世界保健機関(WHO)によると、はしか患者が再び増加に転じたこの憂慮すべき傾向はほぼ世界規模の現象だが、原因は地域によって異なるという。
欧州では、有効性と安全性の両方が証明されているワクチンに関する無頓着さと誤った情報が、この問題の原因の一部となっていると専門家らは指摘する。
WHOの予防接種・ワクチン・生物学的製剤部門を統括するマーティン・フリーデ(Martin Friede)氏は、記者団に「専門家とされる人々が何の根拠もなくワクチンを非難している」ことが親の判断に影響を及ぼしていると語った。

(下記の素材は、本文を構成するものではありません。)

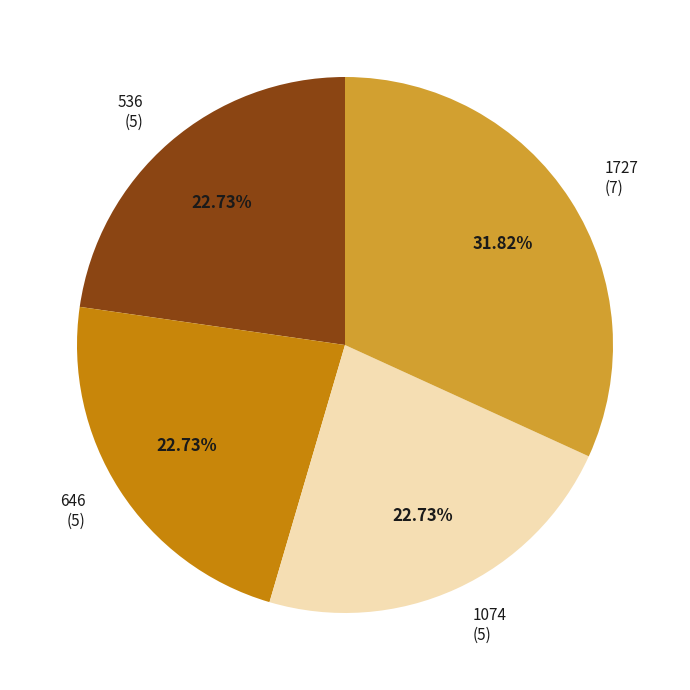

Is there a majority slice in this chart?

No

フリーデ氏は具体的な例として、はしかワクチンを自閉症と関連付けている、医学的根拠のない主張を引き合いに出した。この主張は、いわゆる「反ワクチン(Anti-Vax)」運動の推進者らによってソーシャルメディア上で一部拡散された。
「報告されている患者数の増加よりも憂慮すべきことは、何年もはしかの伝染が確認されていなかった国々で、持続的な伝染が確認されていることだ」と、フリーデ氏は指摘する。「これは実際に後退していることを示唆している」
ここ12か月間で、ドイツ、ロシア、ベネズエラなど複数の国々がWHOによる麻疹排除国の認定を取り下げられた。WHOによると、国が麻疹排除の認定ステータスを失うのは「同型のウイルスが12か月以上連続して循環している」場合だという。